Tuesday was Hill’s first extensive on-field work.

Both were injured in a collision in left field last Tuesday.

Pump it up

Hinch took a second at the end of his pre-game media session to encourage fans to keep cheering through Miguel Cabrera’s at-bats.

“It gets eerily quiet,” he said. “It almost makes me nervous when I watch. It gets so quiet. Everyone has their phones out recording the moment. Even Miggy stepped out of the box — you almost want to tell them, raise the volume a little bit.”

Hinch said it got so quiet during a recent at-bat that he could hear a fan’s FaceTime conversation behind the dugout out.
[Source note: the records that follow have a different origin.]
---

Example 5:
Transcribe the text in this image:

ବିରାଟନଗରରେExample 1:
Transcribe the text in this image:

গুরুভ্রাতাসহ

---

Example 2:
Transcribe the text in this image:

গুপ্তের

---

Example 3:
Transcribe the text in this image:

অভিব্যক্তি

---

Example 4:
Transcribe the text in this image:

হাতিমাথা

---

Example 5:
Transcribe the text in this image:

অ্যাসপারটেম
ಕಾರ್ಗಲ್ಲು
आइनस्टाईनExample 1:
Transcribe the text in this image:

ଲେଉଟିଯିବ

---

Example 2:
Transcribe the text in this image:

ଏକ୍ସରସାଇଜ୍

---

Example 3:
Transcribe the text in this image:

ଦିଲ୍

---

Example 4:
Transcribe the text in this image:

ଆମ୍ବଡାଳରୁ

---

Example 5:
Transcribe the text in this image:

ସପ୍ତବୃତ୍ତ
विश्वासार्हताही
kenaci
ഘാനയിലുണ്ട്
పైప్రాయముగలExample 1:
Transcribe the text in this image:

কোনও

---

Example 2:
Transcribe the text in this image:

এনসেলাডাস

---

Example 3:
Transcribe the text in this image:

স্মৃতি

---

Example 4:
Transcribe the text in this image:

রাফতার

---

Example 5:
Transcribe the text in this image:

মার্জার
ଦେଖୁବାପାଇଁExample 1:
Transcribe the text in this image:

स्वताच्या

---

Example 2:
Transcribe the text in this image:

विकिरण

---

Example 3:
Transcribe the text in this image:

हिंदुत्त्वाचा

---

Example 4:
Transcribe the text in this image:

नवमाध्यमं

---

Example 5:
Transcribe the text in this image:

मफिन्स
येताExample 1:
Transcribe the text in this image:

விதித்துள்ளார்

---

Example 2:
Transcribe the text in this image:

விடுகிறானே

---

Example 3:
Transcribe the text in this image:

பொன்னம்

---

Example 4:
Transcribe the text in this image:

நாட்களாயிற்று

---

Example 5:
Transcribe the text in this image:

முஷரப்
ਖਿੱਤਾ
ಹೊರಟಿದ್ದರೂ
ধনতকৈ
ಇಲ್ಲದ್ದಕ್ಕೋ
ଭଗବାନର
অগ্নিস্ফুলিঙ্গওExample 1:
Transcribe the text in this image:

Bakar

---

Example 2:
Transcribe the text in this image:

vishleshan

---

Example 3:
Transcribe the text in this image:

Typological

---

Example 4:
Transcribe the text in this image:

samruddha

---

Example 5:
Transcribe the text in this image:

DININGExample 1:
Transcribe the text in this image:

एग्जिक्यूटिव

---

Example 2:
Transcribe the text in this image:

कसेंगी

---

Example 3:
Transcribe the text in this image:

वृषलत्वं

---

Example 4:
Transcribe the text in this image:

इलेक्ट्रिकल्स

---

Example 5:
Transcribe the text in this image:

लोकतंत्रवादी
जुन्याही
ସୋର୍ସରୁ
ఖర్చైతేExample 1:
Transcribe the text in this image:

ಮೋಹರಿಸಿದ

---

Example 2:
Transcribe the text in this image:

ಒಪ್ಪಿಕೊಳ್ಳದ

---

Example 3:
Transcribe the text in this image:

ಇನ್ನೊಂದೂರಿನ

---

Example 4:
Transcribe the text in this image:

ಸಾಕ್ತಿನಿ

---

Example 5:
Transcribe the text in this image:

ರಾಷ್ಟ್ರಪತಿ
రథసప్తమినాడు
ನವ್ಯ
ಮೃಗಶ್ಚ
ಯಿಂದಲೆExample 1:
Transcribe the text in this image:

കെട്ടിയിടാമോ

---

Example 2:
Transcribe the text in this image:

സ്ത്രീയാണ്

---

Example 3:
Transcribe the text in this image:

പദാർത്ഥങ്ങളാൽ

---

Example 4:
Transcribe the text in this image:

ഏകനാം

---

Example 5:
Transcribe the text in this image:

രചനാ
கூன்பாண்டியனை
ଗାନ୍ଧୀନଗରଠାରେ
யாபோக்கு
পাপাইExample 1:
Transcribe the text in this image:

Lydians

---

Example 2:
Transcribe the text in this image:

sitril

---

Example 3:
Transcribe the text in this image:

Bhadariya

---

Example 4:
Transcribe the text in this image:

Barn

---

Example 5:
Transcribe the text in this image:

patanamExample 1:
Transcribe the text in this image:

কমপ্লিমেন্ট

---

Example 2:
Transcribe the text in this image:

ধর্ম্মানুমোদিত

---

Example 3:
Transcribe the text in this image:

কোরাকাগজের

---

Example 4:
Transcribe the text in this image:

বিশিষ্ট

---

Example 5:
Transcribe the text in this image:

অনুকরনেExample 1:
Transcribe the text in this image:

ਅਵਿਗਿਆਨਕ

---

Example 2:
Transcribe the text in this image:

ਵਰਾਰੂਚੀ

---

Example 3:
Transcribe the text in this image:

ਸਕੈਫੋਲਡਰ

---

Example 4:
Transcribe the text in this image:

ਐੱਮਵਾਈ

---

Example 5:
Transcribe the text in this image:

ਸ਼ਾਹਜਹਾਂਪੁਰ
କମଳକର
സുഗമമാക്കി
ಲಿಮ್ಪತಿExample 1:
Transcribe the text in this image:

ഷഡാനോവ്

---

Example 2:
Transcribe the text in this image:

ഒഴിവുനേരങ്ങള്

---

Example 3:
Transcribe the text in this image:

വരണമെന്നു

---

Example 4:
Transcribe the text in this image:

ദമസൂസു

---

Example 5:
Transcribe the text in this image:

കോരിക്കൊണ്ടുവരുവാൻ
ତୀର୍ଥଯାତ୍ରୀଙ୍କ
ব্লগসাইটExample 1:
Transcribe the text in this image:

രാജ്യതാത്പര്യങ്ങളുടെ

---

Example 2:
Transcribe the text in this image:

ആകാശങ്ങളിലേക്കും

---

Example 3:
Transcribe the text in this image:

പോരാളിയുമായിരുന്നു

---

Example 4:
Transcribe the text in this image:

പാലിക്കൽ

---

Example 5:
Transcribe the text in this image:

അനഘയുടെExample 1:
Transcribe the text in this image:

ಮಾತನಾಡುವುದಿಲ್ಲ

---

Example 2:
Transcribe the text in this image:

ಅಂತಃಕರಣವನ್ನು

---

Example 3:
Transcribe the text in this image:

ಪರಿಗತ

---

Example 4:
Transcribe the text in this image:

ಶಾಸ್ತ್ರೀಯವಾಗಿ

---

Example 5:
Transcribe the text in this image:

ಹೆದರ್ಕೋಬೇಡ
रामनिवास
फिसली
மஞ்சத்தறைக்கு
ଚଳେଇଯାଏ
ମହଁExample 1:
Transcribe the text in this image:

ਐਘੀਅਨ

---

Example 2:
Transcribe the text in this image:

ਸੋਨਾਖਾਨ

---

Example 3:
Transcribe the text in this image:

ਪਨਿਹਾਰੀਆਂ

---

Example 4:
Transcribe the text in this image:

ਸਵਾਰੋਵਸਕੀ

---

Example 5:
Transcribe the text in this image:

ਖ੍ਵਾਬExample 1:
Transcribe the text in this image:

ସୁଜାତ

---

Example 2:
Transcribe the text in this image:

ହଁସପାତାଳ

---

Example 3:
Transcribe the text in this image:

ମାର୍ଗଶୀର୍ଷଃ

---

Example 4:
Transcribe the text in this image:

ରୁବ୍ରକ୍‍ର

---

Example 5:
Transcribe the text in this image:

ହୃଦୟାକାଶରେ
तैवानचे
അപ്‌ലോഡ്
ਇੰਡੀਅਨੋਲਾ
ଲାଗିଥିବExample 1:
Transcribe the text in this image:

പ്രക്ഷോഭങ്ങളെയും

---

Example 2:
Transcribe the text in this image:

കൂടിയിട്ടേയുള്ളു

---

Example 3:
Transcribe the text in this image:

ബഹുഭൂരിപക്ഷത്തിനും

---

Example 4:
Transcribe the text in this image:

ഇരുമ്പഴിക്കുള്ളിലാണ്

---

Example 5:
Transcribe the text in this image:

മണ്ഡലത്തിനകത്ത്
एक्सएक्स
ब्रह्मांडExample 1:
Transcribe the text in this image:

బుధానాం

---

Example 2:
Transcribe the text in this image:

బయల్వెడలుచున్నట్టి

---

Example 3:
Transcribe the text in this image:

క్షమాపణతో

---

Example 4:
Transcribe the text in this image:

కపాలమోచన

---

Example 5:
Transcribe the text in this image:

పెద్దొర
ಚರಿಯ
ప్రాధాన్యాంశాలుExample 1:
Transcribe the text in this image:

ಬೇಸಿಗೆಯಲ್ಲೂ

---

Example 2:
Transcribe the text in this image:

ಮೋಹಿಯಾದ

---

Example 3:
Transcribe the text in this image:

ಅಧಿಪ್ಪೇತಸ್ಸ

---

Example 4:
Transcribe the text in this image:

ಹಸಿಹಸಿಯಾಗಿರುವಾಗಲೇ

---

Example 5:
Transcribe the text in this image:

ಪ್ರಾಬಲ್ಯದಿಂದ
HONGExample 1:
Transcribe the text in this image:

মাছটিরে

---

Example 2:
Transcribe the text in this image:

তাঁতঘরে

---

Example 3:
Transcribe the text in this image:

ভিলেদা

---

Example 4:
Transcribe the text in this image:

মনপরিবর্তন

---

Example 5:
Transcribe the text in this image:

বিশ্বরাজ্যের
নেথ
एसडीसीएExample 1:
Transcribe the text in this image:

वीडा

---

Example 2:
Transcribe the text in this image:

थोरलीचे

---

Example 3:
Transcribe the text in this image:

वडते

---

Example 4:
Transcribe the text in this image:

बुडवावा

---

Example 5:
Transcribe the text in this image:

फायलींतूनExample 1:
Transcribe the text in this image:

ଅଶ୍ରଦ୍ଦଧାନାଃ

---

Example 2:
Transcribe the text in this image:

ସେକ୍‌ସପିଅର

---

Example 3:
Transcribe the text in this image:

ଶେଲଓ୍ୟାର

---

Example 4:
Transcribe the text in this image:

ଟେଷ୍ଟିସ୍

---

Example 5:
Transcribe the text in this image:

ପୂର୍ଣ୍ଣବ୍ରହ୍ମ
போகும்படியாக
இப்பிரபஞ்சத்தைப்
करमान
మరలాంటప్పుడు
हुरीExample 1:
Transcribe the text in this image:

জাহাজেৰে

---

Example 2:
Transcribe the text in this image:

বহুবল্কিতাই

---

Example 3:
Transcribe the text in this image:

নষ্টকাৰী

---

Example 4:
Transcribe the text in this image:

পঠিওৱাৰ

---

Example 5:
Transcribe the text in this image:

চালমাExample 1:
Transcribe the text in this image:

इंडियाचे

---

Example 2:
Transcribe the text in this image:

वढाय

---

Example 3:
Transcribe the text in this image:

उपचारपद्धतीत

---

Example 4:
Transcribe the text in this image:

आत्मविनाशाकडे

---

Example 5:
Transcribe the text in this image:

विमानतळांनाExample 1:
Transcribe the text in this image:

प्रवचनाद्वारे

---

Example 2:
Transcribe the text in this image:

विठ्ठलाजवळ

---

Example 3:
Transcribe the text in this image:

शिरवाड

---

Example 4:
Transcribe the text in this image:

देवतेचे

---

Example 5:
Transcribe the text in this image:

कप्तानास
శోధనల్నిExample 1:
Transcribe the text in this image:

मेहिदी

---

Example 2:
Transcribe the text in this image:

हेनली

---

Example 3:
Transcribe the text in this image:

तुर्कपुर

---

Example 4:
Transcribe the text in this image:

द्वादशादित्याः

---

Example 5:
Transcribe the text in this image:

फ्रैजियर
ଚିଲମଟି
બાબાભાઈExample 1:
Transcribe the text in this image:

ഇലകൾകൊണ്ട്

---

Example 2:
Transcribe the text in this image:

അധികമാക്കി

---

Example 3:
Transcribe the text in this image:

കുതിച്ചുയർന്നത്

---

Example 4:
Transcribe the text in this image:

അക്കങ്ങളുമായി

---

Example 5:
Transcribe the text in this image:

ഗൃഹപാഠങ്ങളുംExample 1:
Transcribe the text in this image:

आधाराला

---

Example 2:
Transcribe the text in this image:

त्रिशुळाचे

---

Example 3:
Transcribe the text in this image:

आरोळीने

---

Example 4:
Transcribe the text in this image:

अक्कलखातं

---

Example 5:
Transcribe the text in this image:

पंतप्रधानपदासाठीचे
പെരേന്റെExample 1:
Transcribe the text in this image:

“I would encourage the fans to continue to make noise during Miggy’s at-bats.”

Around the horn

Catcher Eric Haase was scratched from the lineup two hours before the game Tuesday with low back tightness. Grayson Greiner got the start.

Angels at Tigers

First pitch: 7:10 p.m. Wednesday, Comerica Park, Detroit

TV/radio: BSD/97.1 FM

Scouting report

► RHP Shohei Ohtani (7-1, 2.93), Angels: A lot of nastiness here. You better key in on his 95-96 mph heater because his slider and splitter have been largely unhittable. The split, which he throws between 87 and 88 mph, has generated 55 strikeouts and a 53% whiff rate. Hitters are 7 for 86 against it. Opponents are hitting .167 off the slider with a 34% whiff rate.

LHP Tarik Skubal (8-10, 4.10), Tigers: He’s pitched 11 scoreless innings over his last two starts with 10 strikeouts and one walk. He’s second to Houston’s Luis Garcia in the rookie rankings in strikeouts and wins. He has an impressive 127-41 strikeout-walk rate. Opponents are hitting under .200 against his slider and change-up, with whiff rates of 31.5 and 46.7, respectively.